Order, Supreme Court, New York County (Sheila Abdus -Salaam, J.), entered October 16, 1998, which granted the motion of defendant Acceleration National Insurance Company (ANIC) to dismiss the complaint pursuant to CPLR 3211(a)(7), unanimously reversed, on the law , without costs, the motion denied, and the complaint reinstated.
In this action, plaintiff alleges that defendant, in an attempt to assuage the concerns of prospective insureds of Galaxy Insurance Company (which was in financial distress), issued certain certificates of suretyship to Galaxy policy holders. These certificates provided that if Galaxy should become insolvent, defendant would assume Galaxy’s liabilities.
Subsequently, Galaxy was placed into liquidation by the New York State Insurance Department, and plaintiff, as liquidator, commenced this action against defendant to enforce the obligations created by the various certificates. Seeking to dismiss the complaint, defendant alleged that, pursuant to the terms of the certificates, its liability was contingent upon it receiving " ;assignments or evidences of subrogation" by the insureds.

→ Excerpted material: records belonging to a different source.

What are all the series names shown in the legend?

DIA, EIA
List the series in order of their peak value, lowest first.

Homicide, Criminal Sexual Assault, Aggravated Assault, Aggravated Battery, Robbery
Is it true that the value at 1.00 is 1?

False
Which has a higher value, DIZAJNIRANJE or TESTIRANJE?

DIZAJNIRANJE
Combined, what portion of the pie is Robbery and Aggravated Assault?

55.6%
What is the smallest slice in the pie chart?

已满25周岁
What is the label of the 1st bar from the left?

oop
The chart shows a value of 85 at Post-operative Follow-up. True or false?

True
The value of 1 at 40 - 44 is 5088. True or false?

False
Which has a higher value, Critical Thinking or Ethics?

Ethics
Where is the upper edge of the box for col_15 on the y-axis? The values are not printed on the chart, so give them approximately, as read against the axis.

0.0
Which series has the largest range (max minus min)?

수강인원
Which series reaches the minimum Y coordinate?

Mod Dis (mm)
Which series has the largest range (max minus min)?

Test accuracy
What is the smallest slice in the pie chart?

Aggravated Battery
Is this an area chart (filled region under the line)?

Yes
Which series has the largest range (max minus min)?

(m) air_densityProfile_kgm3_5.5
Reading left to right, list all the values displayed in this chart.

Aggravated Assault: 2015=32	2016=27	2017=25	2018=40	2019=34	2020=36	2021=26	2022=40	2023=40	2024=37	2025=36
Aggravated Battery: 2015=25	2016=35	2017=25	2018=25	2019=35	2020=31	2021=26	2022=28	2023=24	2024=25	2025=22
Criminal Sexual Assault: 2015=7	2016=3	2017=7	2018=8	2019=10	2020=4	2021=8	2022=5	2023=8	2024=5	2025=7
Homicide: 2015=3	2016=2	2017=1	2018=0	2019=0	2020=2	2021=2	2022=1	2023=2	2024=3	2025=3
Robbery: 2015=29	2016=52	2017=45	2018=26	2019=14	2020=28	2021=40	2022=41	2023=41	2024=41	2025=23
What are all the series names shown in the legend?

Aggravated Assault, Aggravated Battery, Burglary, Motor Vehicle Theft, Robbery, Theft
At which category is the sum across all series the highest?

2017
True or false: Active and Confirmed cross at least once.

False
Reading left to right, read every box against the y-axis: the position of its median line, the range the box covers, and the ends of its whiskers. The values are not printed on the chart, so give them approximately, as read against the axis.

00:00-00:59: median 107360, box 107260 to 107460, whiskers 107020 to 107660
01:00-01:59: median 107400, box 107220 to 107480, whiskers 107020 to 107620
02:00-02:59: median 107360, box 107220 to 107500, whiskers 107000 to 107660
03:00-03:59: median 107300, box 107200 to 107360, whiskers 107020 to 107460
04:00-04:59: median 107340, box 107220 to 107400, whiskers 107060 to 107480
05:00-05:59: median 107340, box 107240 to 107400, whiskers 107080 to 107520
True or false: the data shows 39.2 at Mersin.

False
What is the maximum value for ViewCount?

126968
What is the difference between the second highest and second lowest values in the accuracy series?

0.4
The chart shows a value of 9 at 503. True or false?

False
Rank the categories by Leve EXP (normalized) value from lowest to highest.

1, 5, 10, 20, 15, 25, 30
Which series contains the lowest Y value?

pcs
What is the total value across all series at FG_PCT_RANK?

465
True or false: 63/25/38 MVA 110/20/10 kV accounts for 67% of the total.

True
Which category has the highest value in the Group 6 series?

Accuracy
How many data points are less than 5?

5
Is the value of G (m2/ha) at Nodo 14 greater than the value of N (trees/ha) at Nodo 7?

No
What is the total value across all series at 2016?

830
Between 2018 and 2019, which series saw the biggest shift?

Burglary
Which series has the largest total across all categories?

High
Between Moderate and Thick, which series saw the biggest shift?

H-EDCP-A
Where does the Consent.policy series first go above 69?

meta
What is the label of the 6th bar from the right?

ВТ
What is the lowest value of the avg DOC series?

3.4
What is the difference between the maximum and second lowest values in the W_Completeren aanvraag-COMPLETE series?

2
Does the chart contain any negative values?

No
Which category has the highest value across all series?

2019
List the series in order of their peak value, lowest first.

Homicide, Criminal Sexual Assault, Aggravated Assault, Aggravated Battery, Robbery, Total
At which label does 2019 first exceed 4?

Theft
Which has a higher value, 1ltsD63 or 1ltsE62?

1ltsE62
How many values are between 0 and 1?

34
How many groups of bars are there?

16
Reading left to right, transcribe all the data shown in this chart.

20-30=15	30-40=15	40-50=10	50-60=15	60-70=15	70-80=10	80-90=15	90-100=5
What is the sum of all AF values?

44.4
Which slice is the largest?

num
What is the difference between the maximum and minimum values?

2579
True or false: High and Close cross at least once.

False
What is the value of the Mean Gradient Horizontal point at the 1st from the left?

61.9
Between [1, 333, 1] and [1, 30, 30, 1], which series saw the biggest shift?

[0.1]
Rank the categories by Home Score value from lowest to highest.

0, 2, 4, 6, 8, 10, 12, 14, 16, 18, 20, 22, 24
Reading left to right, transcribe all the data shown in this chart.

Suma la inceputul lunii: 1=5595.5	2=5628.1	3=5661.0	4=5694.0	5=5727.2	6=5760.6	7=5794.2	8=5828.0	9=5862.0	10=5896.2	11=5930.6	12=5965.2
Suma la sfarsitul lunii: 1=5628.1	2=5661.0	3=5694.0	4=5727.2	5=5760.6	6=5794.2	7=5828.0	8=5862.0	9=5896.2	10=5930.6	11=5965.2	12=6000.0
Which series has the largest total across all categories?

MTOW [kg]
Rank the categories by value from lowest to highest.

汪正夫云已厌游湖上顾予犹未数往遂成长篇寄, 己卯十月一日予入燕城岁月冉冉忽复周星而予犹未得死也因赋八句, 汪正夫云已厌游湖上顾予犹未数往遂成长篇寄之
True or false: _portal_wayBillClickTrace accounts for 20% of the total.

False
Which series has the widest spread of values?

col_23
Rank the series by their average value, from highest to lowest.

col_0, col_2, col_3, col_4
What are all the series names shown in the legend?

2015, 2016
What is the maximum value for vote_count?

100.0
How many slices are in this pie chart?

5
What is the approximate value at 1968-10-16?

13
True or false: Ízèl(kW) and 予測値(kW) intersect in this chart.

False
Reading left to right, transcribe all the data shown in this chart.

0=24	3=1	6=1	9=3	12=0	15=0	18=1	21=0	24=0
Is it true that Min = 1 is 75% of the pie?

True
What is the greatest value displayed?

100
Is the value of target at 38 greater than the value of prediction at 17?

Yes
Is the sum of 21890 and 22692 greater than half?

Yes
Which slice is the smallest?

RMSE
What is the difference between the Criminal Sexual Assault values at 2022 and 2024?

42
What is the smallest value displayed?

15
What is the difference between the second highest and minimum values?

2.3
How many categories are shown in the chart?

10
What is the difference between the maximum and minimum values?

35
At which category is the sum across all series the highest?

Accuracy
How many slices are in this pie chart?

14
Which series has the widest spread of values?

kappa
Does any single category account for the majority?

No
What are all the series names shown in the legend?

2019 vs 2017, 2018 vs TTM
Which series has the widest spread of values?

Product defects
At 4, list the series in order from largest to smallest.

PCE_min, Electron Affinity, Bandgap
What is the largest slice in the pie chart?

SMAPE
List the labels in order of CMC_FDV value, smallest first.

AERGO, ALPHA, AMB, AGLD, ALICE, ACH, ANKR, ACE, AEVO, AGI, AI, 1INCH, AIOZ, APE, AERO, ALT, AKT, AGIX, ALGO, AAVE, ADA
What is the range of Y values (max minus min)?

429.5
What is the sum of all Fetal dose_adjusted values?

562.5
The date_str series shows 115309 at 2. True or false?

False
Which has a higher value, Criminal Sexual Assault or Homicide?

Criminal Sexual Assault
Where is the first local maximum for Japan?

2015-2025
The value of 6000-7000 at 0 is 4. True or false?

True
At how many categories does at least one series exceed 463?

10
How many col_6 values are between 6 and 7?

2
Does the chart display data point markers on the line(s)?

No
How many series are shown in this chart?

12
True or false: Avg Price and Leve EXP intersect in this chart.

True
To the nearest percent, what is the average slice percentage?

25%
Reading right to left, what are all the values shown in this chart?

As plaintiff failed to allege that it complied with this condition precedent in its complaint, defendant argued that dismissal was required . Supreme Court, agreeing with defendant, granted the motion. This was error.
The endorsements at issue were plainly made to induce prospective insureds to enter into insurance contracts with Galaxy . Having achieved its objective, ANIC thereafter failed to honor its contractual obligation to defend and indemnify Galaxy policy holders as it agreed. Accordingly, dismissal of the complaint was inappropriate . To the extent there is any ambiguity in the endorsements, i.e., whether Galaxy insureds were required to provide evidence of assignment or subrogation as a condition precedent to ANIC’s contractual obligations , such ambiguity should be resolved against ANIC, which issued the endorsements (cf., Austrian , Jr. v. Equitable Life Assur. Socy. of the United States, 39 NY2d 477, 479). In view of this, any obligation on the part of Galaxy insureds to provide evidence of assignment and subrogation was not a condition precedent to ANIC’s duty to assume Galaxy’s liabilities.
We have examined defendant ’s remaining contentions and find them to be without merit.